Bu üç faktörü de bir araya getirdiğimizde Merkez Bankası'nın piyasa beklentilerin üzerinde bir karar açıklamasının sebepleri olduğu görülüyor."
"Yılbaşından bu yana ekonomideki dengelenme süreci ile birlikte enflasyonda bir düşüş eğilimi ortaya çıktı. Bu da Merkez Bankası'nın elini güçlendirdi. Bundan sonraki süreçte özellikle Haziran, Temmuz ve Ağustos ayları ile birlikte enflasyondaki düşüş devam edecek ve tek haneli rakamlarda göreceğiz. Bunlar da faiz indirimin yapılması gerektiğini gösterir verilerdi.
Faiz indiriminin piyasanın beklentileri üzerinde gelmesinin, verilere baktığımız zaman gerek kur tarafında gerek borsa tarafında, olumlu karşılandığını görüyoruz. İlk tepki belki çok kısa bir süreliğine kuru yukarı çıkarsa da kur tekrar aşağı yönlü hareketine devam etti.

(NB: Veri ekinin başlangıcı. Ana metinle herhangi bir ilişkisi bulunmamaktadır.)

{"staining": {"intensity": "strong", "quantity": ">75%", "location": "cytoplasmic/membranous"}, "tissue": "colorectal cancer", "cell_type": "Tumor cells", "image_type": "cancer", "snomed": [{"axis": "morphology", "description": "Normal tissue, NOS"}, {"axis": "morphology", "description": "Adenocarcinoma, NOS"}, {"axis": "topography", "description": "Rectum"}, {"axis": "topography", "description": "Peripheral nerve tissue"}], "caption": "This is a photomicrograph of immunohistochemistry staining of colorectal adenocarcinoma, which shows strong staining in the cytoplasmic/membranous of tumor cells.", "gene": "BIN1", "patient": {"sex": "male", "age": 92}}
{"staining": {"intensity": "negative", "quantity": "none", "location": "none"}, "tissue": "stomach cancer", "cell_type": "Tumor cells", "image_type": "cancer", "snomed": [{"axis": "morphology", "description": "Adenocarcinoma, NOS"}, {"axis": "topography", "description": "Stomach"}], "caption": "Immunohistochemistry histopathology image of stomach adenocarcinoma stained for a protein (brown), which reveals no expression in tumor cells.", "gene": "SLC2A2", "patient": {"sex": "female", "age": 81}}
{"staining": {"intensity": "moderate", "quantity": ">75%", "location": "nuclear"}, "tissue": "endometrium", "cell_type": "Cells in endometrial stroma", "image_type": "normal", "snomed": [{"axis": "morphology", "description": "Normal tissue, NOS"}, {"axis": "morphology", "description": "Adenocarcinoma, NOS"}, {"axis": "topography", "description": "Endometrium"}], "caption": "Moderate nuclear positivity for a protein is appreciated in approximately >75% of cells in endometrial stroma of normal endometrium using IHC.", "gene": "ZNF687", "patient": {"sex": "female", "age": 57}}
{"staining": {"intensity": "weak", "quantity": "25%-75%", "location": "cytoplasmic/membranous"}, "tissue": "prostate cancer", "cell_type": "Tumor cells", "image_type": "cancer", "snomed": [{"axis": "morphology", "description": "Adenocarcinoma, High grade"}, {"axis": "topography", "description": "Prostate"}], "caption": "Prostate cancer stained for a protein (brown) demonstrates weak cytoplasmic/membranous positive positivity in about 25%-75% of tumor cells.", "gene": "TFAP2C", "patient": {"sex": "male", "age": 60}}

Burada bizim beklentimiz, vatandaş olarak Türk lirası kredilerinde de faiz oranın düşmesi. Bu hemen bugünden yarına olacak bir şey değil ama kısa vadede bankaların özellikle tüketici, taşıt, konut ve ticari kredilerde faizleri aşağı doğru çekeceğini düşünüyoruz. Burada tabi ki 425 baz puanlık bir indirim direkt olarak kredi faizlerine aynen yansımayacaktır ama rekabet ortamı içinde önümüzdeki dönemde kredi faizlerini aşağı çekecektir.
Bugün tüketim kredilerinde ortalama yıllık 27.01, taşıt kredilerinde 27.67, konut kredilerinde 21.36, ticari kredilerde 25.43'lük bir oran söz konusu. Bu oranların daha da aşağı ineceğini. Konut kredilerinde aylık faizlerde 1.50'lerin altını göreceğimizi, tüketici kredilerinde yine 1.6-1.4'leri göreceğimizi düşünüyorum."